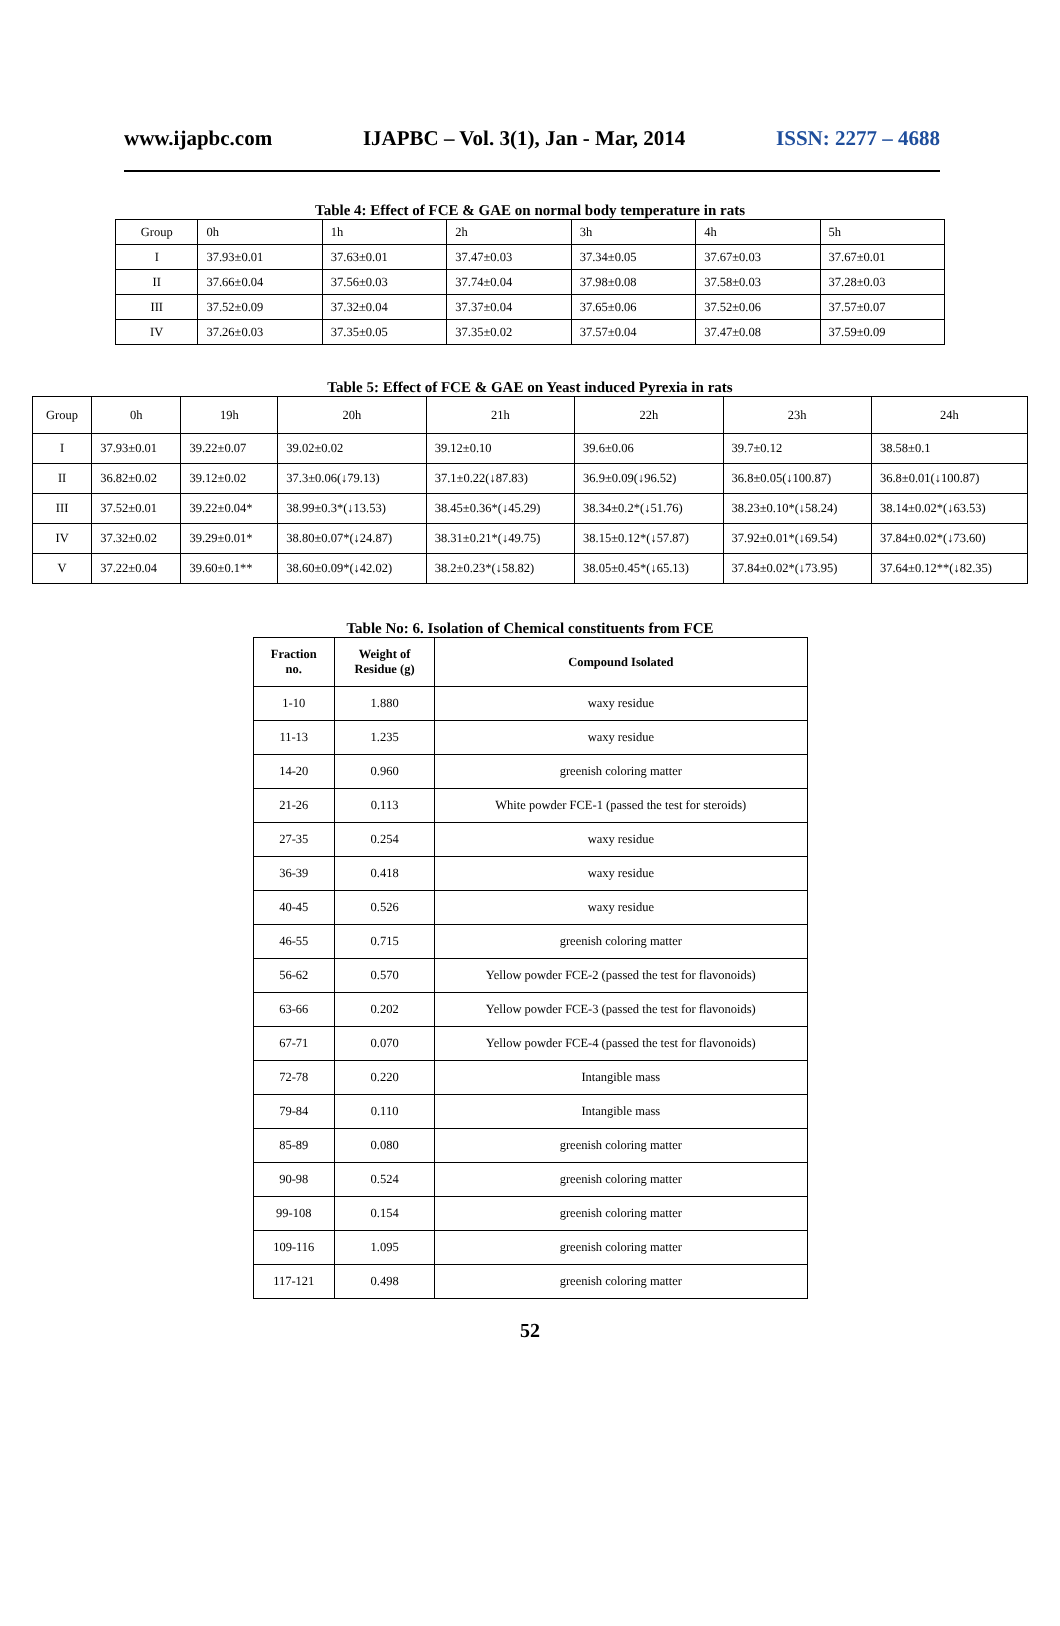www.ijapbc.com IJAPBC – Vol. 3(1), Jan - Mar, 2014 ISSN: 2277 – 4688
Table 4: Effect of FCE & GAE on normal body temperature in rats
| Group | 0h | 1h | 2h | 3h | 4h | 5h |
| I | 37.93±0.01 | 37.63±0.01 | 37.47±0.03 | 37.34±0.05 | 37.67±0.03 | 37.67±0.01 |
| II | 37.66±0.04 | 37.56±0.03 | 37.74±0.04 | 37.98±0.08 | 37.58±0.03 | 37.28±0.03 |
| III | 37.52±0.09 | 37.32±0.04 | 37.37±0.04 | 37.65±0.06 | 37.52±0.06 | 37.57±0.07 |
| IV | 37.26±0.03 | 37.35±0.05 | 37.35±0.02 | 37.57±0.04 | 37.47±0.08 | 37.59±0.09 |
Table 5: Effect of FCE & GAE on Yeast induced Pyrexia in rats
| Group | 0h | 19h | 20h | 21h | 22h | 23h | 24h |
| I | 37.93±0.01 | 39.22±0.07 | 39.02±0.02 | 39.12±0.10 | 39.6±0.06 | 39.7±0.12 | 38.58±0.1 |
| II | 36.82±0.02 | 39.12±0.02 | 37.3±0.06(↓79.13) | 37.1±0.22(↓87.83) | 36.9±0.09(↓96.52) | 36.8±0.05(↓100.87) | 36.8±0.01(↓100.87) |
| III | 37.52±0.01 | 39.22±0.04* | 38.99±0.3*(↓13.53) | 38.45±0.36*(↓45.29) | 38.34±0.2*(↓51.76) | 38.23±0.10*(↓58.24) | 38.14±0.02*(↓63.53) |
| IV | 37.32±0.02 | 39.29±0.01* | 38.80±0.07*(↓24.87) | 38.31±0.21*(↓49.75) | 38.15±0.12*(↓57.87) | 37.92±0.01*(↓69.54) | 37.84±0.02*(↓73.60) |
| V | 37.22±0.04 | 39.60±0.1** | 38.60±0.09*(↓42.02) | 38.2±0.23*(↓58.82) | 38.05±0.45*(↓65.13) | 37.84±0.02*(↓73.95) | 37.64±0.12**(↓82.35) |
Table No: 6. Isolation of Chemical constituents from FCE
| Fraction no. | Weight of Residue (g) | Compound Isolated |
| --- | --- | --- |
| 1-10 | 1.880 | waxy residue |
| 11-13 | 1.235 | waxy residue |
| 14-20 | 0.960 | greenish coloring matter |
| 21-26 | 0.113 | White powder FCE-1 (passed the test for steroids) |
| 27-35 | 0.254 | waxy residue |
| 36-39 | 0.418 | waxy residue |
| 40-45 | 0.526 | waxy residue |
| 46-55 | 0.715 | greenish coloring matter |
| 56-62 | 0.570 | Yellow powder FCE-2 (passed the test for flavonoids) |
| 63-66 | 0.202 | Yellow powder FCE-3 (passed the test for flavonoids) |
| 67-71 | 0.070 | Yellow powder FCE-4 (passed the test for flavonoids) |
| 72-78 | 0.220 | Intangible mass |
| 79-84 | 0.110 | Intangible mass |
| 85-89 | 0.080 | greenish coloring matter |
| 90-98 | 0.524 | greenish coloring matter |
| 99-108 | 0.154 | greenish coloring matter |
| 109-116 | 1.095 | greenish coloring matter |
| 117-121 | 0.498 | greenish coloring matter |
52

What the task requires
Write the lines out verbatim, from the one with "0.080 | greenish coloring matter |" through the last line of the entries, and stop there.

Your solution
| 85-89 | 0.080 | greenish coloring matter |
| 90-98 | 0.524 | greenish coloring matter |
| 99-108 | 0.154 | greenish coloring matter |
| 109-116 | 1.095 | greenish coloring matter |
| 117-121 | 0.498 | greenish coloring matter |
52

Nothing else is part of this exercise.